(Exercise materials Opens)
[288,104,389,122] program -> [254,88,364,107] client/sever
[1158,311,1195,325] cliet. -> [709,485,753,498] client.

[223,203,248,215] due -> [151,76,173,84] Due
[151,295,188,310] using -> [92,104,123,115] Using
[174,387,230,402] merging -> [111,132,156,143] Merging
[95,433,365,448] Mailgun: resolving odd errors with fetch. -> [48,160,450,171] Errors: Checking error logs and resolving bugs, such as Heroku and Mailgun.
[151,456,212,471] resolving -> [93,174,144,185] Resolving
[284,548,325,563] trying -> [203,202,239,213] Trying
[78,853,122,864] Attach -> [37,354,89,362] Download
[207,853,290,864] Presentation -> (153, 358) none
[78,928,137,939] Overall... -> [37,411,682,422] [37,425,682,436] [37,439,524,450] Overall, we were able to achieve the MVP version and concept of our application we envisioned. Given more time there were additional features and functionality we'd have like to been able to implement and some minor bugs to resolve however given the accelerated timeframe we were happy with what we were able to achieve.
(Exercise materials Closes)
**Task brief:**
Print only what lies in the material above starting at the line with "[1158,311,1195,325] cliet. ->" and ending at the line with "[151,456,212,471] resolving ->", every line exactly as given.

**Result:**
[1158,311,1195,325] cliet. -> [709,485,753,498] client.

[223,203,248,215] due -> [151,76,173,84] Due
[151,295,188,310] using -> [92,104,123,115] Using
[174,387,230,402] merging -> [111,132,156,143] Merging
[95,433,365,448] Mailgun: resolving odd errors with fetch. -> [48,160,450,171] Errors: Checking error logs and resolving bugs, such as Heroku and Mailgun.
[151,456,212,471] resolving -> [93,174,144,185] Resolving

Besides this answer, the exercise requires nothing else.